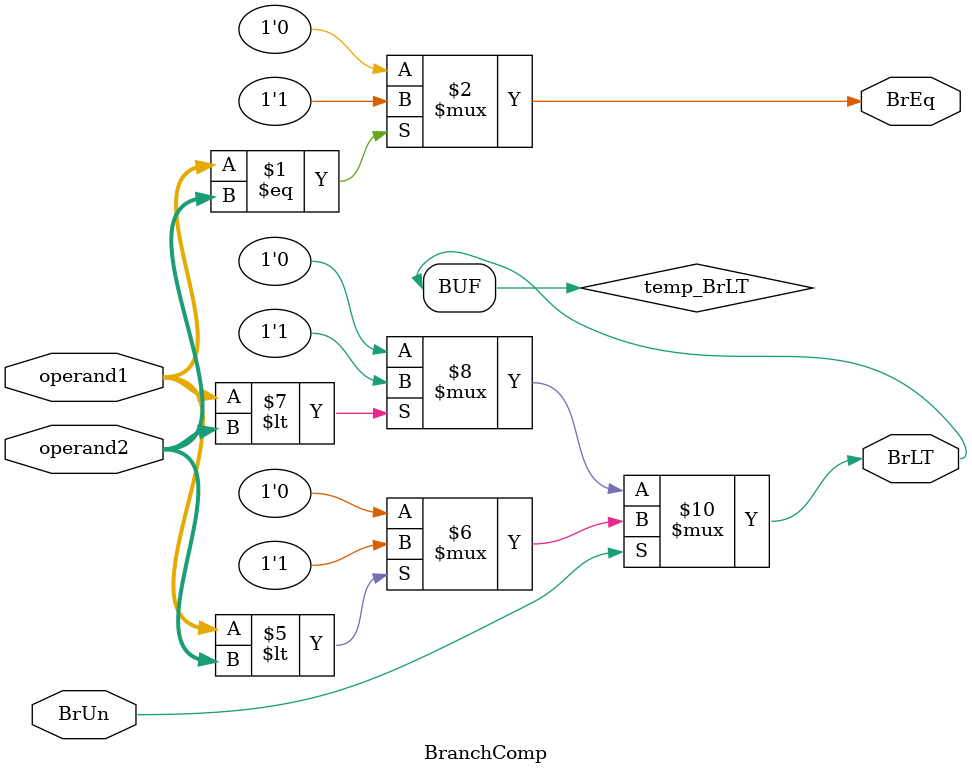
<source format=v>
module BranchComp(
    input [31:0] operand1,
    input [31:0] operand2,
    input BrUn,
    output BrEq,
    output BrLT
);
    // temp reg
    reg temp_BrLT;

    // main part
    assign BrEq = (operand1 == operand2) ? 1'b1 : 1'b0;
    assign BrLT = temp_BrLT;
    always@(*) begin
        if(BrUn == 1'b1) begin
            // unsigned comparasion
            temp_BrLT = (operand1 < operand2) ? 1'b1 : 1'b0;
        end
        else begin
            // signed comparasion
            temp_BrLT = ($signed(operand1) < $signed(operand2)) ? 1'b1 : 1'b0;
        end
    end
endmodule
</source>
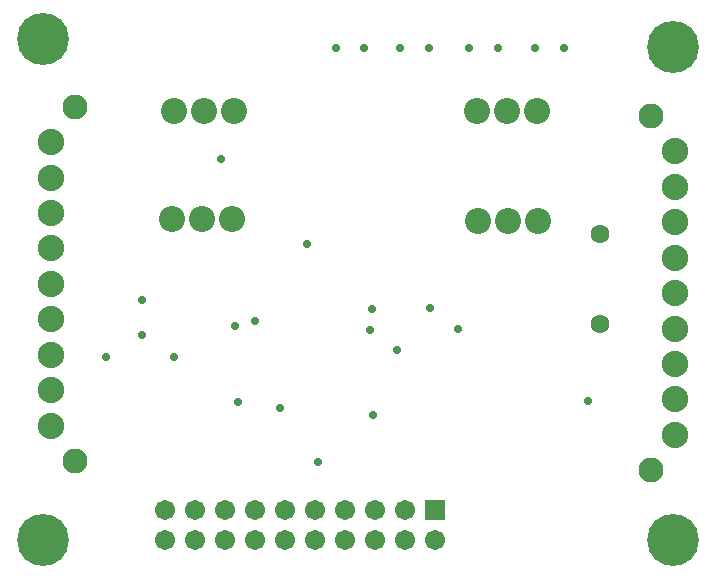
<source format=gbs>
G04*
G04 #@! TF.GenerationSoftware,Altium Limited,Altium Designer,19.1.5 (86)*
G04*
G04 Layer_Color=16711935*
%FSLAX25Y25*%
%MOIN*%
G70*
G01*
G75*
%ADD31C,0.06312*%
%ADD32C,0.08674*%
%ADD33C,0.17300*%
%ADD34C,0.06706*%
%ADD35R,0.06706X0.06706*%
%ADD36C,0.08300*%
%ADD37C,0.08800*%
%ADD38C,0.02800*%
D31*
X197500Y84500D02*
D03*
Y114500D02*
D03*
D32*
X55000Y119500D02*
D03*
X75000D02*
D03*
X65000D02*
D03*
X157000Y119000D02*
D03*
X177000D02*
D03*
X167000D02*
D03*
X156500Y155500D02*
D03*
X176500D02*
D03*
X166500D02*
D03*
X55500D02*
D03*
X75500D02*
D03*
X65500D02*
D03*
D33*
X222000Y12500D02*
D03*
X12000D02*
D03*
X222000Y177000D02*
D03*
X12000Y179500D02*
D03*
D34*
X52500Y12500D02*
D03*
X62500D02*
D03*
X72500D02*
D03*
X82500D02*
D03*
X92500D02*
D03*
X102500D02*
D03*
X112500D02*
D03*
X122500D02*
D03*
X132500D02*
D03*
X142500D02*
D03*
X52500Y22500D02*
D03*
X62500D02*
D03*
X72500D02*
D03*
X82500D02*
D03*
X92500D02*
D03*
X102500D02*
D03*
X112500D02*
D03*
X122500D02*
D03*
X132500D02*
D03*
D35*
X142500D02*
D03*
D36*
X214783Y35823D02*
D03*
Y153933D02*
D03*
X22500Y157000D02*
D03*
Y38890D02*
D03*
D37*
X222500Y142122D02*
D03*
Y130311D02*
D03*
Y118500D02*
D03*
Y106689D02*
D03*
Y94878D02*
D03*
Y83067D02*
D03*
Y71256D02*
D03*
Y59445D02*
D03*
Y47634D02*
D03*
X14783Y50701D02*
D03*
Y62512D02*
D03*
Y74323D02*
D03*
Y86134D02*
D03*
Y97945D02*
D03*
Y109756D02*
D03*
Y121567D02*
D03*
Y133378D02*
D03*
Y145189D02*
D03*
D38*
X122079Y54079D02*
D03*
X71250Y139500D02*
D03*
X99858Y111142D02*
D03*
X121500Y89500D02*
D03*
X185500Y176500D02*
D03*
X140500D02*
D03*
X109500D02*
D03*
X193500Y59000D02*
D03*
X150234Y82809D02*
D03*
X130000Y76000D02*
D03*
X120937Y82527D02*
D03*
X141000Y90000D02*
D03*
X55500Y73500D02*
D03*
X33000D02*
D03*
X45000Y81000D02*
D03*
Y92500D02*
D03*
X131000Y176500D02*
D03*
X76052Y84052D02*
D03*
X82500Y85500D02*
D03*
X77000Y58500D02*
D03*
X103500Y38500D02*
D03*
X163500Y176500D02*
D03*
X176000D02*
D03*
X119000D02*
D03*
X154000D02*
D03*
X91000Y56500D02*
D03*
M02*

</source>
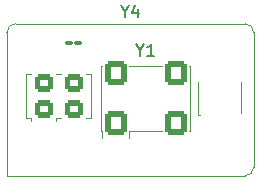
<source format=gbr>
%TF.GenerationSoftware,KiCad,Pcbnew,9.0.4*%
%TF.CreationDate,2025-11-29T15:55:59+01:00*%
%TF.ProjectId,SMD OSC Adapter,534d4420-4f53-4432-9041-646170746572,rev?*%
%TF.SameCoordinates,Original*%
%TF.FileFunction,Legend,Top*%
%TF.FilePolarity,Positive*%
%FSLAX46Y46*%
G04 Gerber Fmt 4.6, Leading zero omitted, Abs format (unit mm)*
G04 Created by KiCad (PCBNEW 9.0.4) date 2025-11-29 15:55:59*
%MOMM*%
%LPD*%
G01*
G04 APERTURE LIST*
G04 Aperture macros list*
%AMRoundRect*
0 Rectangle with rounded corners*
0 $1 Rounding radius*
0 $2 $3 $4 $5 $6 $7 $8 $9 X,Y pos of 4 corners*
0 Add a 4 corners polygon primitive as box body*
4,1,4,$2,$3,$4,$5,$6,$7,$8,$9,$2,$3,0*
0 Add four circle primitives for the rounded corners*
1,1,$1+$1,$2,$3*
1,1,$1+$1,$4,$5*
1,1,$1+$1,$6,$7*
1,1,$1+$1,$8,$9*
0 Add four rect primitives between the rounded corners*
20,1,$1+$1,$2,$3,$4,$5,0*
20,1,$1+$1,$4,$5,$6,$7,0*
20,1,$1+$1,$6,$7,$8,$9,0*
20,1,$1+$1,$8,$9,$2,$3,0*%
G04 Aperture macros list end*
%ADD10C,0.150000*%
%ADD11C,0.120000*%
%ADD12RoundRect,0.100000X-0.217500X-0.100000X0.217500X-0.100000X0.217500X0.100000X-0.217500X0.100000X0*%
%ADD13R,1.000000X0.900000*%
%ADD14RoundRect,0.250001X-0.549999X-0.499999X0.549999X-0.499999X0.549999X0.499999X-0.549999X0.499999X0*%
%ADD15R,1.600000X1.600000*%
%ADD16C,1.600000*%
%ADD17RoundRect,0.250000X-0.650000X-0.750000X0.650000X-0.750000X0.650000X0.750000X-0.650000X0.750000X0*%
G04 APERTURE END LIST*
D10*
X91296809Y-57646428D02*
X91296809Y-58122619D01*
X90963476Y-57122619D02*
X91296809Y-57646428D01*
X91296809Y-57646428D02*
X91630142Y-57122619D01*
X92392047Y-57455952D02*
X92392047Y-58122619D01*
X92153952Y-57075000D02*
X91915857Y-57789285D01*
X91915857Y-57789285D02*
X92534904Y-57789285D01*
X92589409Y-60919028D02*
X92589409Y-61395219D01*
X92256076Y-60395219D02*
X92589409Y-60919028D01*
X92589409Y-60919028D02*
X92922742Y-60395219D01*
X93779885Y-61395219D02*
X93208457Y-61395219D01*
X93494171Y-61395219D02*
X93494171Y-60395219D01*
X93494171Y-60395219D02*
X93398933Y-60538076D01*
X93398933Y-60538076D02*
X93303695Y-60633314D01*
X93303695Y-60633314D02*
X93208457Y-60680933D01*
D11*
%TO.C,Y3*%
X97479000Y-66407400D02*
X97479000Y-63622400D01*
X97679000Y-66407400D02*
X97479000Y-66407400D01*
X101149000Y-63622400D02*
X101149000Y-66222400D01*
%TO.C,Y2*%
X82939600Y-62960800D02*
X83369600Y-62960800D01*
X82939600Y-66680800D02*
X82939600Y-62960800D01*
X83369600Y-66680800D02*
X82939600Y-66680800D01*
X83369600Y-66930800D02*
X83369600Y-66680800D01*
X85489600Y-62960800D02*
X85909600Y-62960800D01*
X85489600Y-66680800D02*
X85489600Y-66930800D01*
X85909600Y-66680800D02*
X85489600Y-66680800D01*
X88029600Y-62960800D02*
X88459600Y-62960800D01*
X88459600Y-62960800D02*
X88459600Y-66680800D01*
X88459600Y-66680800D02*
X88029600Y-66680800D01*
%TO.C,Y4*%
X81323000Y-59417800D02*
X81323000Y-71567800D01*
X81323000Y-71567800D02*
X101473000Y-71567800D01*
X101473000Y-58667800D02*
X82073000Y-58667800D01*
X102223000Y-70817800D02*
X102223000Y-59417800D01*
X81323000Y-59417800D02*
G75*
G02*
X82073000Y-58667800I750000J0D01*
G01*
X101473000Y-58667800D02*
G75*
G02*
X102223000Y-59417800I0J-750000D01*
G01*
X102223000Y-70817800D02*
G75*
G02*
X101473000Y-71567800I-750000J0D01*
G01*
%TO.C,Y1*%
X89305600Y-62230400D02*
X89365600Y-62230400D01*
X89305600Y-67750400D02*
X89305600Y-62230400D01*
X89365600Y-67750400D02*
X89305600Y-67750400D01*
X89365600Y-68350400D02*
X89365600Y-67750400D01*
X91685600Y-62230400D02*
X94445600Y-62230400D01*
X91685600Y-67750400D02*
X91685600Y-68350400D01*
X94445600Y-67750400D02*
X91685600Y-67750400D01*
X96765600Y-62230400D02*
X96825600Y-62230400D01*
X96825600Y-62230400D02*
X96825600Y-67750400D01*
X96825600Y-67750400D02*
X96765600Y-67750400D01*
%TD*%
%LPC*%
D12*
%TO.C,C1*%
X86561000Y-60325000D03*
X87376000Y-60325000D03*
%TD*%
D13*
%TO.C,Y3*%
X98239000Y-65697400D03*
X100389000Y-65697400D03*
X100389000Y-64147400D03*
X98239000Y-64147400D03*
%TD*%
D14*
%TO.C,Y2*%
X84429600Y-65920800D03*
X86969600Y-65920800D03*
X86969600Y-63720800D03*
X84429600Y-63720800D03*
%TD*%
D15*
%TO.C,Y4*%
X84153000Y-68927800D03*
D16*
X99393000Y-68927800D03*
X99393000Y-61307800D03*
X84153000Y-61307800D03*
%TD*%
D17*
%TO.C,Y1*%
X90525600Y-67090400D03*
X95605600Y-67090400D03*
X95605600Y-62890400D03*
X90525600Y-62890400D03*
%TD*%
%LPD*%
M02*

</source>
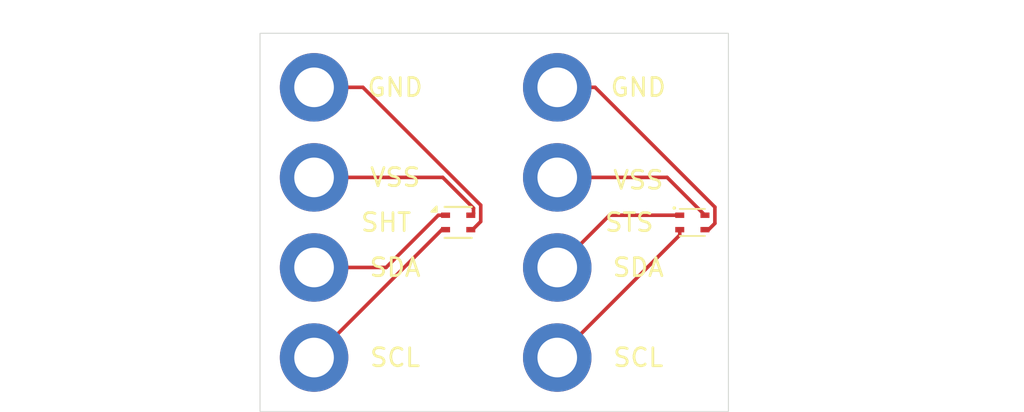
<source format=kicad_pcb>
(kicad_pcb
	(version 20241229)
	(generator "pcbnew")
	(generator_version "9.0")
	(general
		(thickness 1.6)
		(legacy_teardrops no)
	)
	(paper "A4")
	(layers
		(0 "F.Cu" signal)
		(2 "B.Cu" signal)
		(9 "F.Adhes" user "F.Adhesive")
		(11 "B.Adhes" user "B.Adhesive")
		(13 "F.Paste" user)
		(15 "B.Paste" user)
		(5 "F.SilkS" user "F.Silkscreen")
		(7 "B.SilkS" user "B.Silkscreen")
		(1 "F.Mask" user)
		(3 "B.Mask" user)
		(17 "Dwgs.User" user "User.Drawings")
		(19 "Cmts.User" user "User.Comments")
		(21 "Eco1.User" user "User.Eco1")
		(23 "Eco2.User" user "User.Eco2")
		(25 "Edge.Cuts" user)
		(27 "Margin" user)
		(31 "F.CrtYd" user "F.Courtyard")
		(29 "B.CrtYd" user "B.Courtyard")
		(35 "F.Fab" user)
		(33 "B.Fab" user)
		(39 "User.1" user)
		(41 "User.2" user)
		(43 "User.3" user)
		(45 "User.4" user)
	)
	(setup
		(pad_to_mask_clearance 0)
		(allow_soldermask_bridges_in_footprints no)
		(tenting front back)
		(pcbplotparams
			(layerselection 0x00000000_00000000_55555555_5755f5ff)
			(plot_on_all_layers_selection 0x00000000_00000000_00000000_00000000)
			(disableapertmacros no)
			(usegerberextensions no)
			(usegerberattributes yes)
			(usegerberadvancedattributes yes)
			(creategerberjobfile yes)
			(dashed_line_dash_ratio 12.000000)
			(dashed_line_gap_ratio 3.000000)
			(svgprecision 4)
			(plotframeref no)
			(mode 1)
			(useauxorigin no)
			(hpglpennumber 1)
			(hpglpenspeed 20)
			(hpglpendiameter 15.000000)
			(pdf_front_fp_property_popups yes)
			(pdf_back_fp_property_popups yes)
			(pdf_metadata yes)
			(pdf_single_document no)
			(dxfpolygonmode yes)
			(dxfimperialunits yes)
			(dxfusepcbnewfont yes)
			(psnegative no)
			(psa4output no)
			(plot_black_and_white yes)
			(sketchpadsonfab no)
			(plotpadnumbers no)
			(hidednponfab no)
			(sketchdnponfab yes)
			(crossoutdnponfab yes)
			(subtractmaskfromsilk no)
			(outputformat 1)
			(mirror no)
			(drillshape 0)
			(scaleselection 1)
			(outputdirectory "gerber")
		)
	)
	(net 0 "")
	(net 1 "Net-(U1-SCL)")
	(net 2 "Net-(U1-SDA)")
	(net 3 "GND")
	(net 4 "VSS")
	(net 5 "GND1")
	(net 6 "VSS1")
	(net 7 "Net-(U2-SDA)")
	(net 8 "Net-(U2-SCL)")
	(footprint "MountingHole:MountingHole_2.2mm_M2_DIN965_Pad" (layer "F.Cu") (at 122.5 87.5))
	(footprint "MountingHole:MountingHole_2.2mm_M2_DIN965_Pad" (layer "F.Cu") (at 136 87.5))
	(footprint "MountingHole:MountingHole_2.2mm_M2_DIN965_Pad" (layer "F.Cu") (at 122.5 97.5))
	(footprint "MountingHole:MountingHole_2.2mm_M2_DIN965_Pad" (layer "F.Cu") (at 136 82.5))
	(footprint "MountingHole:MountingHole_2.2mm_M2_DIN965_Pad" (layer "F.Cu") (at 122.5 82.5))
	(footprint "MountingHole:MountingHole_2.2mm_M2_DIN965_Pad" (layer "F.Cu") (at 136 97.5))
	(footprint "STS4X:STS4X" (layer "F.Cu") (at 143.5 90))
	(footprint "MountingHole:MountingHole_2.2mm_M2_DIN965_Pad" (layer "F.Cu") (at 122.5 92.5))
	(footprint "MountingHole:MountingHole_2.2mm_M2_DIN965_Pad" (layer "F.Cu") (at 136 92.5))
	(footprint "Sensor_Humidity:Sensirion_DFN-4_1.5x1.5mm_P0.8mm_SHT4x_NoCentralPad" (layer "F.Cu") (at 130.5 90))
	(gr_rect
		(start 119.5 79.5)
		(end 145.5 100.5)
		(stroke
			(width 0.05)
			(type default)
		)
		(fill no)
		(layer "Edge.Cuts")
		(uuid "7d06e08b-6f0f-4415-bd4f-9d1e8b78ba3d")
	)
	(segment
		(start 129.8 90.4)
		(end 129.6 90.4)
		(width 0.2)
		(layer "F.Cu")
		(net 1)
		(uuid "234176ae-4538-4d30-9cba-00f33c56d70e")
	)
	(segment
		(start 129.6 90.4)
		(end 122.5 97.5)
		(width 0.2)
		(layer "F.Cu")
		(net 1)
		(uuid "618ffe0e-c0a8-4ed2-86ca-8e5a94f77e75")
	)
	(segment
		(start 129.8 89.6)
		(end 129.4 89.6)
		(width 0.2)
		(layer "F.Cu")
		(net 2)
		(uuid "018cef08-7ff6-4b78-b169-c4fee34071f5")
	)
	(segment
		(start 126.5 92.5)
		(end 122.5 92.5)
		(width 0.2)
		(layer "F.Cu")
		(net 2)
		(uuid "2226e809-b9da-4247-a68e-9d387938977e")
	)
	(segment
		(start 129.4 89.6)
		(end 126.5 92.5)
		(width 0.2)
		(layer "F.Cu")
		(net 2)
		(uuid "88b0c829-4841-43e8-905d-66c11dbdea04")
	)
	(segment
		(start 144.2 90.4)
		(end 144.402 90.4)
		(width 0.2)
		(layer "F.Cu")
		(net 3)
		(uuid "036ab09f-cf69-4c53-a655-e4997b1e6eca")
	)
	(segment
		(start 138.102 82.5)
		(end 136 82.5)
		(width 0.2)
		(layer "F.Cu")
		(net 3)
		(uuid "32be77fd-583a-4f04-be9b-d412635724cb")
	)
	(segment
		(start 144.751 89.149)
		(end 138.102 82.5)
		(width 0.2)
		(layer "F.Cu")
		(net 3)
		(uuid "429c8ebf-2be1-4fd0-91ba-5c7361382c91")
	)
	(segment
		(start 144.751 90.051)
		(end 144.751 89.149)
		(width 0.2)
		(layer "F.Cu")
		(net 3)
		(uuid "4cd5a047-b296-4c05-9da2-221ce52444cc")
	)
	(segment
		(start 144.402 90.4)
		(end 144.751 90.051)
		(width 0.2)
		(layer "F.Cu")
		(net 3)
		(uuid "c683f25a-aec0-4553-92ab-963cdda482d5")
	)
	(segment
		(start 142.1 87.5)
		(end 136 87.5)
		(width 0.2)
		(layer "F.Cu")
		(net 4)
		(uuid "04b113d5-275d-4883-9e3f-b8a6efcd0396")
	)
	(segment
		(start 144.2 89.6)
		(end 142.1 87.5)
		(width 0.2)
		(layer "F.Cu")
		(net 4)
		(uuid "07a76cde-b46c-4206-844c-9128db3a13f7")
	)
	(segment
		(start 131.752 89.042064)
		(end 125.209936 82.5)
		(width 0.2)
		(layer "F.Cu")
		(net 5)
		(uuid "1415bd0e-9d65-4680-819c-c90fb56f07c2")
	)
	(segment
		(start 131.752 89.948)
		(end 131.752 89.042064)
		(width 0.2)
		(layer "F.Cu")
		(net 5)
		(uuid "33f26bc2-eddd-4e99-9704-ee3052cc2eb1")
	)
	(segment
		(start 131.3 90.4)
		(end 131.752 89.948)
		(width 0.2)
		(layer "F.Cu")
		(net 5)
		(uuid "567f9356-722a-40d0-9628-174a4f790c87")
	)
	(segment
		(start 125.209936 82.5)
		(end 122.5 82.5)
		(width 0.2)
		(layer "F.Cu")
		(net 5)
		(uuid "80f3cb8b-8f5a-488e-b3a9-c9ea27ad00d4")
	)
	(segment
		(start 131.2 90.4)
		(end 131.3 90.4)
		(width 0.2)
		(layer "F.Cu")
		(net 5)
		(uuid "e805b0c0-6bbb-48b1-95c1-ac3216b66c30")
	)
	(segment
		(start 131.351 89.208164)
		(end 129.642836 87.5)
		(width 0.2)
		(layer "F.Cu")
		(net 6)
		(uuid "0f43d012-4d25-4a59-9c4b-cd46fbeaa1d0")
	)
	(segment
		(start 131.242836 89.6)
		(end 131.351 89.491836)
		(width 0.2)
		(layer "F.Cu")
		(net 6)
		(uuid "29a7a609-747b-4d6f-b537-8f0d7c36c913")
	)
	(segment
		(start 129.642836 87.5)
		(end 122.5 87.5)
		(width 0.2)
		(layer "F.Cu")
		(net 6)
		(uuid "751572d4-cbc0-4db1-bbf8-dda922094f4c")
	)
	(segment
		(start 131.351 89.491836)
		(end 131.351 89.208164)
		(width 0.2)
		(layer "F.Cu")
		(net 6)
		(uuid "c78af842-0185-45f5-9d71-0cbf98e92a3c")
	)
	(segment
		(start 131.2 89.6)
		(end 131.242836 89.6)
		(width 0.2)
		(layer "F.Cu")
		(net 6)
		(uuid "f6a78ad4-6083-466f-8963-055c389f10e0")
	)
	(segment
		(start 142.8 89.6)
		(end 138.9 89.6)
		(width 0.2)
		(layer "F.Cu")
		(net 7)
		(uuid "b4c70c01-055b-4d8a-bc3d-85145e1d317f")
	)
	(segment
		(start 138.9 89.6)
		(end 136 92.5)
		(width 0.2)
		(layer "F.Cu")
		(net 7)
		(uuid "b876d55f-bacb-4c1e-af97-a4abec0f1230")
	)
	(segment
		(start 142.8 90.4)
		(end 142.8 90.7)
		(width 0.2)
		(layer "F.Cu")
		(net 8)
		(uuid "87b6af21-dc36-4a67-aa18-195d03bfa599")
	)
	(segment
		(start 142.8 90.7)
		(end 136 97.5)
		(width 0.2)
		(layer "F.Cu")
		(net 8)
		(uuid "b2d2bda0-cf38-4255-8146-3105372d1dc2")
	)
	(embedded_fonts no)
)

</source>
****************
• Required work
In the entries above, find lines with "assign" and copy each.

• Task response
    assign BrEq = (operand1 == operand2) ? 1'b1 : 1'b0;
    assign BrLT = temp_BrLT;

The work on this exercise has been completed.